La Belgique traverse une crise profonde de son système judiciaire. Tribunaux saturés, prisons surpeuplées et manque chronique de moyens alimentent le sentiment que l’État perd du terrain face au crime organisé lié à la drogue. Alors que les violences associées au narcotrafic se multiplient, la justice apparaît entravée par des failles structurelles et un sous-financement persistant, nourrissant un climat d’impunité.
Au cours de l’année écoulée, la ministre de la Justice Annelies Verlinden a réclamé un milliard d’euros supplémentaires pour renforcer la lutte contre la criminalité organisée, dont la moitié destinée au fonctionnement quotidien et l’autre aux infrastructures. Parmi les pistes avancées figurent un durcissement des peines contre les barons de la drogue, l’instauration de tests de dépistage obligatoires en prison et une contribution financière accrue des détenus les plus aisés au coût de leur incarcération. En parallèle, le ministre de l’Intérieur Bernard Clerfayt a relancé un débat très controversé en évoquant le possible déploiement de militaires dans les grandes villes pour contenir la flambée de violences liées au trafic de stupéfiants.
A Ostende, un homme abattu en pleine rue
Les faits récents soulignent l’urgence de la situation. À Bruxelles, plusieurs fusillades mortelles ont été directement liées à des règlements de comptes entre gangs. À la prison de Haren, des agents ont été arrêtés dans le cadre d’une enquête pour corruption et trafic, tandis qu’un détenu y a été torturé pendant plusieurs jours sans intervention. À Ostende, un homme a été abattu en pleine rue, vraisemblablement dans un contexte de trafic de drogue. Le phénomène a même atteint les plus hauts sommets de l’État : lors de la précédente législature, un ministre de la Justice avait dû se cacher après avoir reçu des menaces émanant du crime organisé.
Au-delà de la violence, c’est toute la mécanique judiciaire qui semble grippée. Plus de 2.500 condamnés sont actuellement sous bracelet électronique ou en attente d’une place en prison en raison de la surpopulation carcérale. Selon des chiffres communiqués par les syndicats pénitentiaires, 499 détenus dorment aujourd’hui à même le sol dans dix-neuf prisons, un problème particulièrement aigu en Flandre.
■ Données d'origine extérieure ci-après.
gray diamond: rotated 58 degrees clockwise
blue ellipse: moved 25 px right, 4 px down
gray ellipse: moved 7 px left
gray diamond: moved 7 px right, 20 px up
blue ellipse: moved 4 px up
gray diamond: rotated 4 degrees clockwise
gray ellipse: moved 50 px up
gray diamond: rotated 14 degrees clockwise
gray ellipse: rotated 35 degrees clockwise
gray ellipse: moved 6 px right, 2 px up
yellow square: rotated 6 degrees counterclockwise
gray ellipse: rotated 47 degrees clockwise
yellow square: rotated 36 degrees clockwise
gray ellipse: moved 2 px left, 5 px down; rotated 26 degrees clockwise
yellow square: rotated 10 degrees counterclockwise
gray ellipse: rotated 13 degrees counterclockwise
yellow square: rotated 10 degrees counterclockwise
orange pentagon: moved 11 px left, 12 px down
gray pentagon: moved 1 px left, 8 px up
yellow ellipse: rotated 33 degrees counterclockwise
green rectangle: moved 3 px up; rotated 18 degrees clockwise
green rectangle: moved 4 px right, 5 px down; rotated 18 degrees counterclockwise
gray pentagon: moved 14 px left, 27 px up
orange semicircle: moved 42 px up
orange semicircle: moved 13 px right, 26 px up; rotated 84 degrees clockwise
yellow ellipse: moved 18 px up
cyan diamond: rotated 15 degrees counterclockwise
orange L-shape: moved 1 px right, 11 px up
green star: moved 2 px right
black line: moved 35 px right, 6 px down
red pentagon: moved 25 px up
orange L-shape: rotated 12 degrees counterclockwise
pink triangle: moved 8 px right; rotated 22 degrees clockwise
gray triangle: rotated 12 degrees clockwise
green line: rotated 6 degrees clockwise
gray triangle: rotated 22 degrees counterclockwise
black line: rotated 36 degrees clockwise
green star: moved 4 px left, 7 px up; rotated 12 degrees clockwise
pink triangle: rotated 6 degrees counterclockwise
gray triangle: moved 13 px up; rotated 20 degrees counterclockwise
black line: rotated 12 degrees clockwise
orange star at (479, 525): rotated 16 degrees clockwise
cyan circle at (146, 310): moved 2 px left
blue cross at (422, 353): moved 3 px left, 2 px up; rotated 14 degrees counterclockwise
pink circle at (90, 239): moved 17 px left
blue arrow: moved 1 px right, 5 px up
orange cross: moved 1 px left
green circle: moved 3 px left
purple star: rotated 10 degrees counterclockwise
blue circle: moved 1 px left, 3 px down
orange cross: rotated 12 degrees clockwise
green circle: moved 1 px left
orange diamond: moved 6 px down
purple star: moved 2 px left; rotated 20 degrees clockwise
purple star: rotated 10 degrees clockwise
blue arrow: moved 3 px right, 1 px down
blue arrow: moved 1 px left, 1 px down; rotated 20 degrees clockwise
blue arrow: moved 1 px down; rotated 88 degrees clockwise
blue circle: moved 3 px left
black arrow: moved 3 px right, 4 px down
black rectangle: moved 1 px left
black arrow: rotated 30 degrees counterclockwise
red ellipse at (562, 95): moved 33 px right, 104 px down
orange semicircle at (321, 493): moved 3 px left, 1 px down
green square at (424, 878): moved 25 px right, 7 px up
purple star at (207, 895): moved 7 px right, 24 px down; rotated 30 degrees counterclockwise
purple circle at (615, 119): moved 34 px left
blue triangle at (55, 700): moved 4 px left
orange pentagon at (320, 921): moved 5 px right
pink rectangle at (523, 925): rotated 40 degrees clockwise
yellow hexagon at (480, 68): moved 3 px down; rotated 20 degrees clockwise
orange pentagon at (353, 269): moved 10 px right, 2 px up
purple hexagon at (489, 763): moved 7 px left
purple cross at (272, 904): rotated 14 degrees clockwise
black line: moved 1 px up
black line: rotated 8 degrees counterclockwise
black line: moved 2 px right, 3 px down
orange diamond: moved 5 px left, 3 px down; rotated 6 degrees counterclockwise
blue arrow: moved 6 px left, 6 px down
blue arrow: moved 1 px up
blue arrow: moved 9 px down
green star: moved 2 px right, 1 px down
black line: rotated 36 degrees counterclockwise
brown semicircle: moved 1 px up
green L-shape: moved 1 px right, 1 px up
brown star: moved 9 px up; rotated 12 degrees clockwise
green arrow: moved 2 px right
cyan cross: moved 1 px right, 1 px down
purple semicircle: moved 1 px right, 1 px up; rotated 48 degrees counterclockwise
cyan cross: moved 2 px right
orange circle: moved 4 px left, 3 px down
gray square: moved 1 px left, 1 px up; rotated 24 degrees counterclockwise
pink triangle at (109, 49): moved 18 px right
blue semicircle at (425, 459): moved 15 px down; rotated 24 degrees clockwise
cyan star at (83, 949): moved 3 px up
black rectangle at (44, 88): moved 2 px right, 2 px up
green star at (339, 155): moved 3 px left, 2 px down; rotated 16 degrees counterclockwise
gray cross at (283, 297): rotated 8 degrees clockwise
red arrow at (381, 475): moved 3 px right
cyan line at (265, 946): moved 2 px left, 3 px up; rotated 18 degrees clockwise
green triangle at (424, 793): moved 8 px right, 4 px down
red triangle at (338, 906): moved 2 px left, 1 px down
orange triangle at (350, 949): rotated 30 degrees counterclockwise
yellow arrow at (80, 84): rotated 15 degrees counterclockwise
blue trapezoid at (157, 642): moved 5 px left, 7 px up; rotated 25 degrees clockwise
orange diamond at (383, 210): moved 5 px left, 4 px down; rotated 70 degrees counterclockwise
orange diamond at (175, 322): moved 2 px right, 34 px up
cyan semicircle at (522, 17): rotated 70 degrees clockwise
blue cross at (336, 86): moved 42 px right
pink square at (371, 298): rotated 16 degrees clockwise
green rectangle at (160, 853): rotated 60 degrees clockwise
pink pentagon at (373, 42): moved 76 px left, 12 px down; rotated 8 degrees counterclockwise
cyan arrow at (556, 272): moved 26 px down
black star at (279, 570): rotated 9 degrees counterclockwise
Moyens de lutte comparables aux pays voisins
Ce constat est d’autant plus préoccupant que la Belgique consacre des moyens publics comparables à ceux de pays voisins à l’ordre et à la justice, tout en obtenant des résultats nettement inférieurs. Les appels à une réforme structurelle et à une meilleure gestion se succèdent, sans qu’aucun ministre de la Justice ne soit parvenu à inverser durablement la tendance. La demande d’investissements urgents formulée par Annelies Verlinden intervient en outre dans un contexte budgétaire tendu, alors que le gouvernement fédéral cherche à économiser près de 10 milliards d’euros.
Cette crise se double d’une érosion de la confiance citoyenne. Selon la cinquième édition du Baromètre de la Justice, à peine un Belge sur deux fait encore confiance au système judiciaire. La défiance est particulièrement marquée dans les milieux populaires, tandis que seule la classe moyenne supérieure affiche une confiance majoritaire.
Malaise dans la magistrature
Le malaise est également perceptible au sein même de la magistrature. Une juge spécialisée dans la lutte contre le crime organisé à Anvers a récemment mis en garde contre le risque de voir la Belgique évoluer vers un « narco-État », caractérisé par des économies illégales, la corruption et la violence. Dans une lettre ouverte, elle décrit comment des milliards d’euros issus de la drogue sont blanchis via l’immobilier et l’horeca, permettant à ces réseaux de s’enraciner durablement dans la société. Selon elle, la corruption touche désormais des secteurs clés, des ports aux douanes, en passant par la police et jusqu’au système judiciaire lui-même.
La situation belge illustre plus largement un défi européen : comment lutter efficacement contre des réseaux criminels transnationaux lorsque les institutions sont fragilisées par l’austérité, la corruption et une perte de légitimité. Sans s’attaquer de front aux goulets d’étranglement de la justice et des forces de l’ordre, la bataille contre le narcotrafic risque de devenir, en Belgique, de plus en plus difficile à gagner.